During a cold December day, William L. Shirer, foreign correspondent for CBS, hurries to Berlin’s Tempelhof airport. He wants to catch a plane to take him out of Germany and on to Spain, from Spain eventually to New York City and the safety and security of the United States. Steve Wick’s The Long Night: William L. Shirer and the Rise and Fall of the Third Reich opens like a taut political thriller. Like Shirer, Wick is a journalist writing history. This gives the book immediacy with a palpable “you are there” quality.
Shirer grew up in Cedar Rapids, Iowa, listening to radio broadcasts of the Great War, his fingers following the routes of the armies on the maps shown in the newspapers. When he graduated from the local Coe College, he set his eyes on Europe. Shirer thought himself destined for greatness and his ambitious proved unflagging throughout his journalistic career. In that career, he went on to work for the Chicago Tribune and CBS. His years in Europe began with hanging around other literary members of the Lost Generation, including Ernest Hemingway and Gertrude Stein, eventually gaining a lowly position in the Tribune’s Paris office. He worked his way up and then, without warning or cause, got fired. Through happenstance following a year in Spain, Shirer met Edward R. Murrow and worked alongside him at CBS. Following his career as a journalist, Shirer, beset by tough financial times, set out to write The Big Book, what we know today as The Rise and Fall of the Third Reich.

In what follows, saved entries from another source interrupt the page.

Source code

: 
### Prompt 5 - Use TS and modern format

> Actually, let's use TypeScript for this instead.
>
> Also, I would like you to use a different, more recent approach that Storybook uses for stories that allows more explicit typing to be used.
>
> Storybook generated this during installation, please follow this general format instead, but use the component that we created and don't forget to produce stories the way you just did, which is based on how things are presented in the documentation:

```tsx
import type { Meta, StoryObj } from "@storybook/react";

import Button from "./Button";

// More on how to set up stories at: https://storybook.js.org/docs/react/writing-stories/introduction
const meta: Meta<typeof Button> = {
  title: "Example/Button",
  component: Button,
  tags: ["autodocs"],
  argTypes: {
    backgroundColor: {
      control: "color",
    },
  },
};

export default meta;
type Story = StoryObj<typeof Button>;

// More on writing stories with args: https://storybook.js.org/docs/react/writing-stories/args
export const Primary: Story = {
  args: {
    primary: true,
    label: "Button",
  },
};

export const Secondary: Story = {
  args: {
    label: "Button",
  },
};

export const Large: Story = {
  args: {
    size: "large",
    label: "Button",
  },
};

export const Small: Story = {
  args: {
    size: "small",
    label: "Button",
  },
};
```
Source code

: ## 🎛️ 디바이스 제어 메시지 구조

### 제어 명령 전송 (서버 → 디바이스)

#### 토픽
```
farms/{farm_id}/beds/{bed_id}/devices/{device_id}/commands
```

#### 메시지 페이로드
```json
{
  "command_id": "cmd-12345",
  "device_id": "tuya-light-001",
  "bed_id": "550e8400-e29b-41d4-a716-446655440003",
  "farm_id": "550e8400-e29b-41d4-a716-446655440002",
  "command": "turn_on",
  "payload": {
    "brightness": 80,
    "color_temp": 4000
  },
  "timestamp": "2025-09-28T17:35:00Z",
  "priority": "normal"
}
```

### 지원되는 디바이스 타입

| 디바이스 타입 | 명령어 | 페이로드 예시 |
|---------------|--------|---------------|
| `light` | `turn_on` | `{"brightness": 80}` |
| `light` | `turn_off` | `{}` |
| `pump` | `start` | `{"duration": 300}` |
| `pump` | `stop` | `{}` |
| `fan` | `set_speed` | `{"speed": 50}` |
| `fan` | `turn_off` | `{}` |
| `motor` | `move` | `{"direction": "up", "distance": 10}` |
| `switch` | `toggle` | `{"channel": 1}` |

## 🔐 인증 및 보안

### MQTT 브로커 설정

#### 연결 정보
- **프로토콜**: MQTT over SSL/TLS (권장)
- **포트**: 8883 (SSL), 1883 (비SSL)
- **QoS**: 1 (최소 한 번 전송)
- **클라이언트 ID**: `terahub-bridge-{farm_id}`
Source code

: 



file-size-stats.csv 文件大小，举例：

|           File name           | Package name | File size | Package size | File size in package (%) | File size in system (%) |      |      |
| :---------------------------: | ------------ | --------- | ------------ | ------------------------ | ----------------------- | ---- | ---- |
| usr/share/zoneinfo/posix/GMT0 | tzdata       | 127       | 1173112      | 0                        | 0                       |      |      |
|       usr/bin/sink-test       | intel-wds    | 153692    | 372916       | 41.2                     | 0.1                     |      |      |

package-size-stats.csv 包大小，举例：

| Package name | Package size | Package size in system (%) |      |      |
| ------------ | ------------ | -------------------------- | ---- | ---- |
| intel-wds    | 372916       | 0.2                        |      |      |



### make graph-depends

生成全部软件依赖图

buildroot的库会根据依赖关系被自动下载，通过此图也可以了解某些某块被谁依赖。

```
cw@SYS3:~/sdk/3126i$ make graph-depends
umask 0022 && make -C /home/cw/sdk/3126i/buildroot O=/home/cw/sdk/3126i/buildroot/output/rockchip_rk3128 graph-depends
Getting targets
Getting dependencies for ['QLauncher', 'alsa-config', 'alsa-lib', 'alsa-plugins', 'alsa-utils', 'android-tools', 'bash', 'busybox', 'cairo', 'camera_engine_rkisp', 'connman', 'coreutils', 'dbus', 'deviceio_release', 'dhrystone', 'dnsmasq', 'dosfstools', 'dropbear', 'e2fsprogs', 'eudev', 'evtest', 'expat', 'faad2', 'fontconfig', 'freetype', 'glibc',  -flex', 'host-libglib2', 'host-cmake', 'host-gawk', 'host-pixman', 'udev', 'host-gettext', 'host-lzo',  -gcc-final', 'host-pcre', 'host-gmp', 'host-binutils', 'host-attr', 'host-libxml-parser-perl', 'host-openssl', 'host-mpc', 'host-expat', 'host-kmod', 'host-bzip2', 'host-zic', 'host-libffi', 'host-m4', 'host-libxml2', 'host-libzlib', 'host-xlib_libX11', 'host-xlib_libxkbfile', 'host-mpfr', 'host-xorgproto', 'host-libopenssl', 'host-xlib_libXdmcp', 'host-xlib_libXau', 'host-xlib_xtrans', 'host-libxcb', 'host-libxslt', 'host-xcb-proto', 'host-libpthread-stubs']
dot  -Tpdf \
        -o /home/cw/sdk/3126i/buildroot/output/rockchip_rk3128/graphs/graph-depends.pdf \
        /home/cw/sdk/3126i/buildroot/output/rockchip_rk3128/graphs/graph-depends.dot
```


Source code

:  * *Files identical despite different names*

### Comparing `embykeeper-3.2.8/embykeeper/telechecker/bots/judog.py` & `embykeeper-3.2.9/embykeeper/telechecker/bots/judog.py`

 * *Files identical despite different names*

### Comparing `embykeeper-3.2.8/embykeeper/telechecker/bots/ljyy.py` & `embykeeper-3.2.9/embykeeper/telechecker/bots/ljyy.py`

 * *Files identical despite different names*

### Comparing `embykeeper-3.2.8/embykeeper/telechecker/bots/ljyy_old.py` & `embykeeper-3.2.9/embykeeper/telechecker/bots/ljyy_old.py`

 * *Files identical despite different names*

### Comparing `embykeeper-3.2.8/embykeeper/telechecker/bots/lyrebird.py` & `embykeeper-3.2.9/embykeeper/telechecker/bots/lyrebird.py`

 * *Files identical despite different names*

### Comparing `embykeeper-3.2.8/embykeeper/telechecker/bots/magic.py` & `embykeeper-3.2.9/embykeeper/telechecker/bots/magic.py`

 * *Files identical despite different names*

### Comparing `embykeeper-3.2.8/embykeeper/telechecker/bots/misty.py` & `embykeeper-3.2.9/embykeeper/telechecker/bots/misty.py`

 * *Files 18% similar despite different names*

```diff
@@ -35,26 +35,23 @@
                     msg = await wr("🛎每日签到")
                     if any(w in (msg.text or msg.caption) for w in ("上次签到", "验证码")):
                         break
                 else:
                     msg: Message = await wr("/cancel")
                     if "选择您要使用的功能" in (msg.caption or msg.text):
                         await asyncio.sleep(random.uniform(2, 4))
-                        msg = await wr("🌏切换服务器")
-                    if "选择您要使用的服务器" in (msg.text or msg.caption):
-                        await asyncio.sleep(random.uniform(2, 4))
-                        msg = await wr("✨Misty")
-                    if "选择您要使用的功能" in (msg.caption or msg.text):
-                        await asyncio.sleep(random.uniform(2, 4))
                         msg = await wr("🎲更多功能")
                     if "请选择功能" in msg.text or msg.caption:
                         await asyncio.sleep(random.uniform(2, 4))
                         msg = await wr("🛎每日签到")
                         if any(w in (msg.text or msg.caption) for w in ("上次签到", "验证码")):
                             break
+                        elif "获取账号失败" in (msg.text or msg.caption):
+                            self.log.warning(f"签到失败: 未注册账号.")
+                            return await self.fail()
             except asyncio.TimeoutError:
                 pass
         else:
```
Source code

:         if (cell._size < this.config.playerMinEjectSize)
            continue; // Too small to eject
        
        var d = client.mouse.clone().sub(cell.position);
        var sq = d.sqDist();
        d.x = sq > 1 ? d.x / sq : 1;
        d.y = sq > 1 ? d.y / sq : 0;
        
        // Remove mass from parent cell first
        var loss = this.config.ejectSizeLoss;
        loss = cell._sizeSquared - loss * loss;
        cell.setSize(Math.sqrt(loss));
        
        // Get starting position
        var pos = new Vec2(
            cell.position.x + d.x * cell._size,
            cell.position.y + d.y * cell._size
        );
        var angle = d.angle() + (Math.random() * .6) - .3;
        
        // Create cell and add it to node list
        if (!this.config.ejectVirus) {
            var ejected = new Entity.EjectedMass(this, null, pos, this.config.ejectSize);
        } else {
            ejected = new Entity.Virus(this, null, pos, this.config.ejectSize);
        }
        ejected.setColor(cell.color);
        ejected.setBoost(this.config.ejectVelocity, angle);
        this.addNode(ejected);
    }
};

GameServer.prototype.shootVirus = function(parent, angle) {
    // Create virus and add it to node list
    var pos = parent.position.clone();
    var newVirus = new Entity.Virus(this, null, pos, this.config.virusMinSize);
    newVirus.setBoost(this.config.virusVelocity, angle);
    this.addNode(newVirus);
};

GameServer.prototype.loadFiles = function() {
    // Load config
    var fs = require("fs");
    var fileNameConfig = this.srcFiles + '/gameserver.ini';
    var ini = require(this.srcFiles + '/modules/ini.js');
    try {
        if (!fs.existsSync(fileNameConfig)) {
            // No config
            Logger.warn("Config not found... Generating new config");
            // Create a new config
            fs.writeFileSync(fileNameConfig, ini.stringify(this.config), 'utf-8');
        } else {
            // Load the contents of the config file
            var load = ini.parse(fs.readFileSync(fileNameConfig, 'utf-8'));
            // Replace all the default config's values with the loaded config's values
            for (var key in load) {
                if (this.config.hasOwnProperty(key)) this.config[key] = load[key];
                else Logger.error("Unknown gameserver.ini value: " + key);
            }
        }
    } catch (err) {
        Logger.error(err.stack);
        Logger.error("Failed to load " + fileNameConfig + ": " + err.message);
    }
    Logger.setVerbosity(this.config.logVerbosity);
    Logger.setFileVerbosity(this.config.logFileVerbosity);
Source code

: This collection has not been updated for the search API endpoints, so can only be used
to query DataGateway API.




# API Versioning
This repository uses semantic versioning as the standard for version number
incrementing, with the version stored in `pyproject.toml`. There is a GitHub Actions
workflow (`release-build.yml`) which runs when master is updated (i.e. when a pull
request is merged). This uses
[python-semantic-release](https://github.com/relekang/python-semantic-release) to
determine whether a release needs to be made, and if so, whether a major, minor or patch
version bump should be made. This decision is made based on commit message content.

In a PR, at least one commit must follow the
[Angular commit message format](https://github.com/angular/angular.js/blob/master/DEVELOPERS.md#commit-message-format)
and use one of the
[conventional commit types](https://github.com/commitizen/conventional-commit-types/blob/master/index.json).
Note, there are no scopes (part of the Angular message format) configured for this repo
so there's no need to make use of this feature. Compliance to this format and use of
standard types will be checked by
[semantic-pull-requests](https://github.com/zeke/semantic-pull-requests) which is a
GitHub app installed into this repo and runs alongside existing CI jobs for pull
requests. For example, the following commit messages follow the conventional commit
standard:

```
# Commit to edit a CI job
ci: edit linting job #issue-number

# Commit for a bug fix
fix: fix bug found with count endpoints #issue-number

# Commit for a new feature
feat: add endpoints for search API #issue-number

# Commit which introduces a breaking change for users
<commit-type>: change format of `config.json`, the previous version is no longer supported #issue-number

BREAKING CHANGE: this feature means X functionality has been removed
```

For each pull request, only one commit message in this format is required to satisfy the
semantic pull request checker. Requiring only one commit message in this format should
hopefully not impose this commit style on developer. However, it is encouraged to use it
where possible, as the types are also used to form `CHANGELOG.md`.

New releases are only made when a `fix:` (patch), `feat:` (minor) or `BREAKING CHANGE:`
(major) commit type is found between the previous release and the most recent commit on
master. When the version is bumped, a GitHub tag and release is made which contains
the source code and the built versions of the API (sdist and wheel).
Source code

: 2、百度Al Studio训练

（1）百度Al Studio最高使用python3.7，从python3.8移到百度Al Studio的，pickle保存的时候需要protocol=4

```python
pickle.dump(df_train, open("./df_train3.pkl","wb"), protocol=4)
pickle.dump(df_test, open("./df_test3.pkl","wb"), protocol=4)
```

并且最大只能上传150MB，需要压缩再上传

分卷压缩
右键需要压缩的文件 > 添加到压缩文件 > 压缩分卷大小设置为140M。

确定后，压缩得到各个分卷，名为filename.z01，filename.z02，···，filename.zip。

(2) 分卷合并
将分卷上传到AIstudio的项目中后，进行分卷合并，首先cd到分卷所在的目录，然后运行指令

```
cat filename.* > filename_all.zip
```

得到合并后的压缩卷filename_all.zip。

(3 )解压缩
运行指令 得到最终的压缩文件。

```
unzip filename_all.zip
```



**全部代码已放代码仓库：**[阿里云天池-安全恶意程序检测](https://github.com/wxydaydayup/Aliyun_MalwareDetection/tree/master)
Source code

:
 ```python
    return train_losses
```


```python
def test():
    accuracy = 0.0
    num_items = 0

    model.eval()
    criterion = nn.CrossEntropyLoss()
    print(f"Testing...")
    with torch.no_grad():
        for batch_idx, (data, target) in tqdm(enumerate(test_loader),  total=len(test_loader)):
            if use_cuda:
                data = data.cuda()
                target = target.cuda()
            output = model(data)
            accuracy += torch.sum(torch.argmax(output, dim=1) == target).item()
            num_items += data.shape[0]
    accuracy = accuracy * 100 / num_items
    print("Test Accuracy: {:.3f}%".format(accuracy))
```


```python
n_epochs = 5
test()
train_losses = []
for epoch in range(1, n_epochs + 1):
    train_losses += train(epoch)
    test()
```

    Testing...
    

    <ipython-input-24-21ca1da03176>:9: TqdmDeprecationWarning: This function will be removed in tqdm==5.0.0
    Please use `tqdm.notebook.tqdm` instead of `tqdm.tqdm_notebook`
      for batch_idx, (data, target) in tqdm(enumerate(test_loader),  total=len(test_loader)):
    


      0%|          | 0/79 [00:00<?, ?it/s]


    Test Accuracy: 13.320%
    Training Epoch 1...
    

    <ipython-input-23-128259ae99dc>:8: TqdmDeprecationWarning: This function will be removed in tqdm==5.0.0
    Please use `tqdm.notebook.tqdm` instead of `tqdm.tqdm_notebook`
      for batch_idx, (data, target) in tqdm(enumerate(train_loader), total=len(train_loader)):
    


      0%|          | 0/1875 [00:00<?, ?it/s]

The Long Night spends very little time on the actual writing of that large book. (Relegated to a few pages in an Epilogue.) Instead, the book focuses on Shirer’s years as a foreign correspondent living in Berlin. Once Hitler’s Nazi Party consolidates its power, Shirer faced the challenge of balancing accurate reporting from a totalitarian state and not getting expelled. The balancing act involved dealing with the censors at the Propaganda Ministry. Once the Second World War started, he had to deal with three censors (from the Propaganda Ministry, Foreign Office, and Military). Shirer’s continuous quest to report the truth made him a high-profile target for the Nazis. He saw colleagues expelled and sources vanish. While his commitment to journalistic integrity created a situation where he could get expelled at the merest criticism of Nazi lies and distortion, he felt obligated to perform the balancing act because the United State and the world needed to hear about Nazi atrocities.
Shirer himself proves a rich source of information. An eyewitness to history, he wrote personal diaries from a very early age. Coupled with the Big Book and his later memoirs, we get a variety of perspectives on this momentous time in history. Wick used Shirer’s diaries to reconstruct his life and times. This gives Long Night a clarity and immediacy associated with thrillers and unfazed by the murky nostalgia that sometimes infects popular history books. The Long Night is a short volume for those interested in the daily struggles of a journalist in a hostile state and a doorway to unlocking the interpretations forwarded in The Rise and Fall of the Third Reich.